What is Gout?

Gout is a pesky type of arthritis caused by uric acid building up in the blood and resulting in joint inflammation. It can cause painful arthritic attacks and produce deposits of uric acid crystals within the body tissues.

Characterised by reoccurring attacks of pain, swelling and redness, Gout can be an extremely painful ordeal. It usually affects joints in the feet or ankles, so much so that even the weight of a bed sheet can be extremely painful. It’s not limited to the feet however and can affect knees and hands aswell. Unlike other types of arthritis, gout attacks can happen suddenly, often overnight.
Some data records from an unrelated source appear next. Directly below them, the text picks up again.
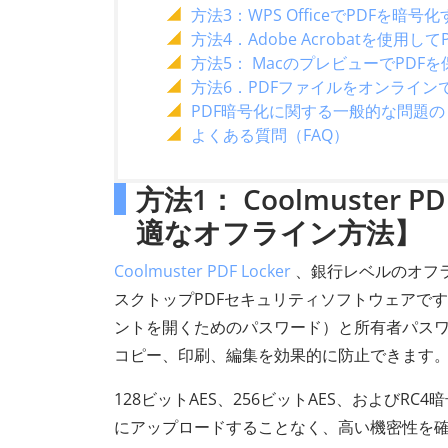
方法3：WPS OfficeでPDFを暗号
方法4．Adobe Acrobatを使
方法5： MacのプレビューでPDF
方法6．PDFファイルをオンライン
PDF暗号化に関する一般的な問題
よくある質問（FAQ）
方法1： Coolmuster
適なオフライン方法】
Coolmuster PDF Locker
、銀行レベルのオフ
スクトップPDFセキュリティソフトウェアで
ントを開くためのパスワード）と所有者パス
コピー、印刷、編集を効果的に防止できます
128ビットAES、256ビットAES、および
にアップロードすることなく、高い機密性を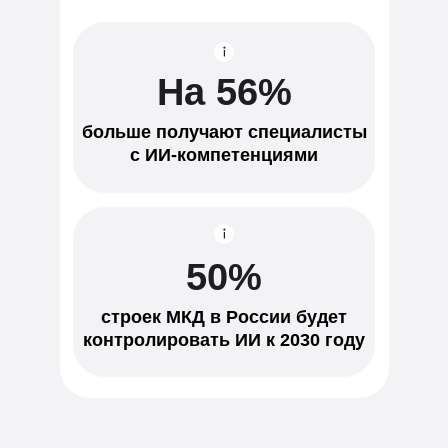
На 56%
больше получают специалисты
с ИИ-компетенциями
50%
строек МКД в России будет
контролировать ИИ к 2030 году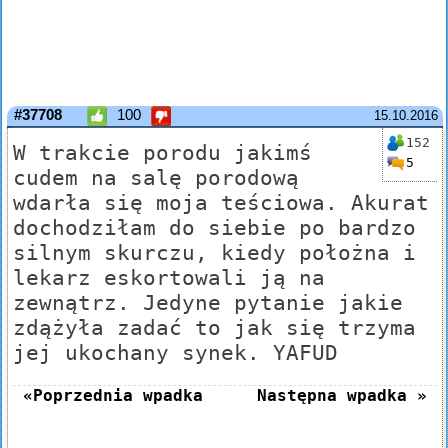
#37708
100
15.10.2016
152
W trakcie porodu jakimś
5
cudem na salę porodową
wdarła się moja teściowa. Akurat
dochodziłam do siebie po bardzo
silnym skurczu, kiedy położna i
lekarz eskortowali ją na
zewnątrz. Jedyne pytanie jakie
zdążyła zadać to jak się trzyma
jej ukochany synek. YAFUD
«Poprzednia wpadka
Następna wpadka »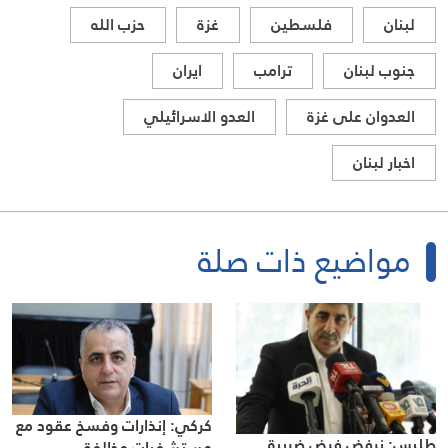
لبنان
فلسطين
غزة
حزب الله
جنوب لبنان
ترامب
ايران
العدوان على غزة
العدو الاسرائيلي
اخبار لبنان
مواضيع ذات صلة
كركي: إنذارات وفسخ عقود مع
طليس: نرفض فرض ضريبة
مستشفيات مخالفة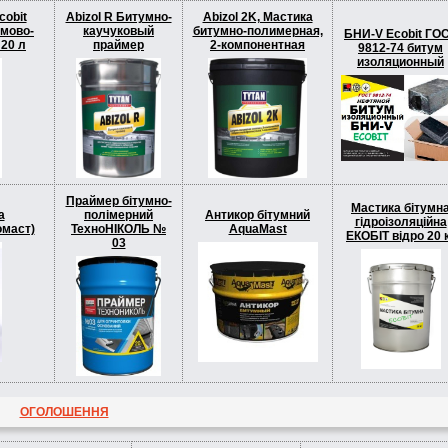
obit
Abizol R Битумно-
Abizol 2K, Мастика
умово-
каучуковый
битумно-полимерная,
БНИ-V Ecobit ГО
 20 л
праймер
2-компонентная
9812-74 битум
изоляционный
Праймер бітумно-
Мастика бітумн
а
полімерний
Антикор бітумний
гідроізоляційна
омаст)
ТехноНІКОЛЬ №
AquaMast
EКОБІТ вiдро 20 
03
ОГОЛОШЕННЯ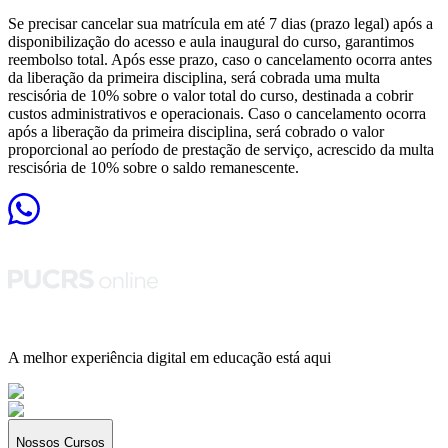
Se precisar cancelar sua matrícula em até 7 dias (prazo legal) após a
disponibilização do acesso e aula inaugural do curso, garantimos
reembolso total. Após esse prazo, caso o cancelamento ocorra antes
da liberação da primeira disciplina, será cobrada uma multa
rescisória de 10% sobre o valor total do curso, destinada a cobrir
custos administrativos e operacionais. Caso o cancelamento ocorra
após a liberação da primeira disciplina, será cobrado o valor
proporcional ao período de prestação de serviço, acrescido da multa
rescisória de 10% sobre o saldo remanescente.
A melhor experiência digital em educação está aqui
Nossos Cursos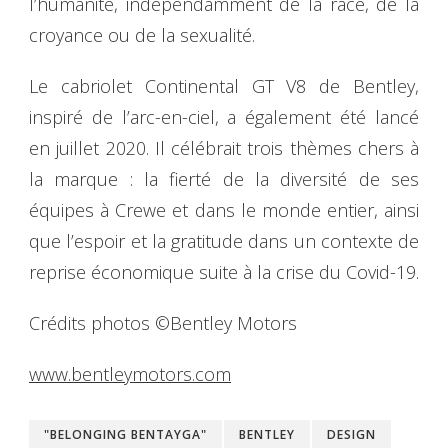
l’humanité, indépendamment de la race, de la
croyance ou de la sexualité.
Le cabriolet Continental GT V8 de Bentley,
inspiré de l’arc-en-ciel, a également été lancé
en juillet 2020. Il célébrait trois thèmes chers à
la marque : la fierté de la diversité de ses
équipes à Crewe et dans le monde entier, ainsi
que l’espoir et la gratitude dans un contexte de
reprise économique suite à la crise du Covid-19.
Crédits photos ©Bentley Motors
www.bentleymotors.com
"BELONGING BENTAYGA"
BENTLEY
DESIGN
Joints affected by Gout usually appear warm and red, they are extremely tender and you might develop a fever. Usually the attack goes away in a few days, but it may return from time to time. After the first attack of Gout, people will have no symptoms. Half of Gout patients have another attack later in life.

Considered a chronic and progressive disease Gout is known not only to destroy joints, but also decrease kidney function, leading to failure.
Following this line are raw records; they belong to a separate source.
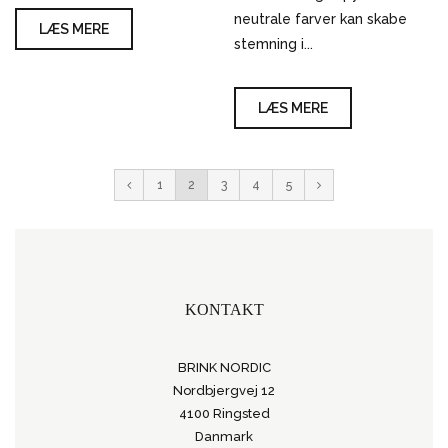
neutrale farver kan skabe
LÆS MERE
stemning i...
LÆS MERE
1
2
3
4
5
KONTAKT
BRINK NORDIC
Nordbjergvej 12
4100 Ringsted
Danmark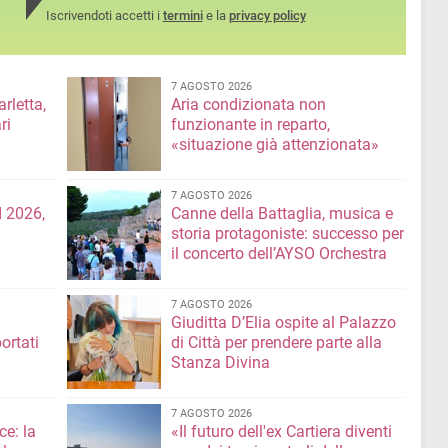
Iscrivendoti accetti i
termini
e la
privacy policy
7 AGOSTO 2026
rletta,
Aria condizionata non
ri
funzionante in reparto,
«situazione già attenzionata»
7 AGOSTO 2026
 2026,
Canne della Battaglia, musica e
storia protagoniste: successo per
il concerto dell’AYSO Orchestra
7 AGOSTO 2026
Giuditta D’Elia ospite al Palazzo
ortati
di Città per prendere parte alla
Stanza Divina
7 AGOSTO 2026
ce: la
«Il futuro dell'ex Cartiera diventi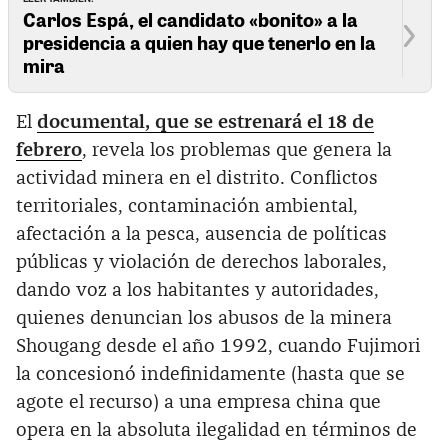
Carlos Espá, el candidato «bonito» a la
presidencia a quien hay que tenerlo en la
mira
El
documental, que se estrenará el 18 de
febrero
, revela los problemas que genera la
actividad minera en el distrito. Conflictos
territoriales, contaminación ambiental,
afectación a la pesca, ausencia de políticas
públicas y violación de derechos laborales,
dando voz a los habitantes y autoridades,
quienes denuncian los abusos de la minera
Shougang desde el año 1992, cuando Fujimori
la concesionó indefinidamente (hasta que se
agote el recurso) a una empresa china que
opera en la absoluta ilegalidad en términos de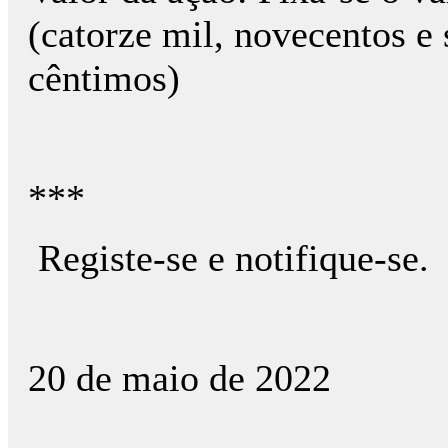
(catorze mil, novecentos e s
cêntimos)
***
Registe-se e notifique-se.
20 de maio de 2022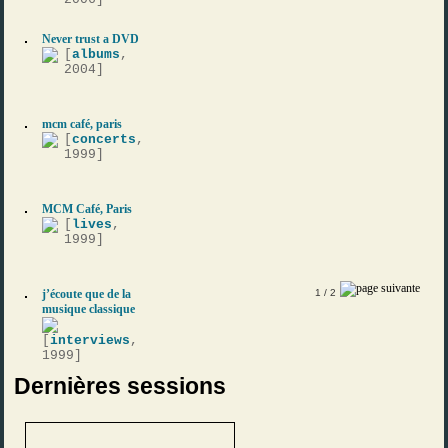
Never trust a DVD
[
albums
,
2004]
mcm café, paris
[
concerts
,
1999]
MCM Café, Paris
[
lives
,
1999]
j’écoute que de la
1
/ 2
musique classique
[
interviews
,
1999]
Dernières sessions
If you’re worried about Gout or you think you might have it there are a number of tests you can take. Blood tests or x-rays are most common, revealing the level of uric acid or the crystal deposits. A more extreme test is a Synovial biopsy. Not everyone with a high Uric acid level has Gout.

Fortunately, Gout has been around for a while, being one of the most historically recorded conditions to date. As a result there are many ways to treat and avoid painful Gouty attacks.

By avoiding certain food triggers and taking advantage of medication options you can reduce the pain and frustration that comes along with severe cases of Gout. Keep in mind that while treatment exists, therapy should be tailored to every individual.

Changing your diet can help prevent Gout attacks. By simply changing your diet you can help reduce the levels of uric acid in the blood.

Since it is purine chemicals from food that are converted by the body into uric acid, purine-rich foods should be reduced. Anchovies, sardines, oils, organ meats (liver and sweetbreads), legumes, and gravies are all included.

Gout is all about the meat. By limiting the amount of meat you eat at every meal and avoiding fatty foods such as fried food, ice cream and salad dressing can make a big difference.

If you are trying to lose weight, lose it slowly. Rapid weight loss may cause uric acid kidney stones to form.
Remember to keep hydrated, drinking plenty of water and work closely with a health professional to help manage and prevent more attacks.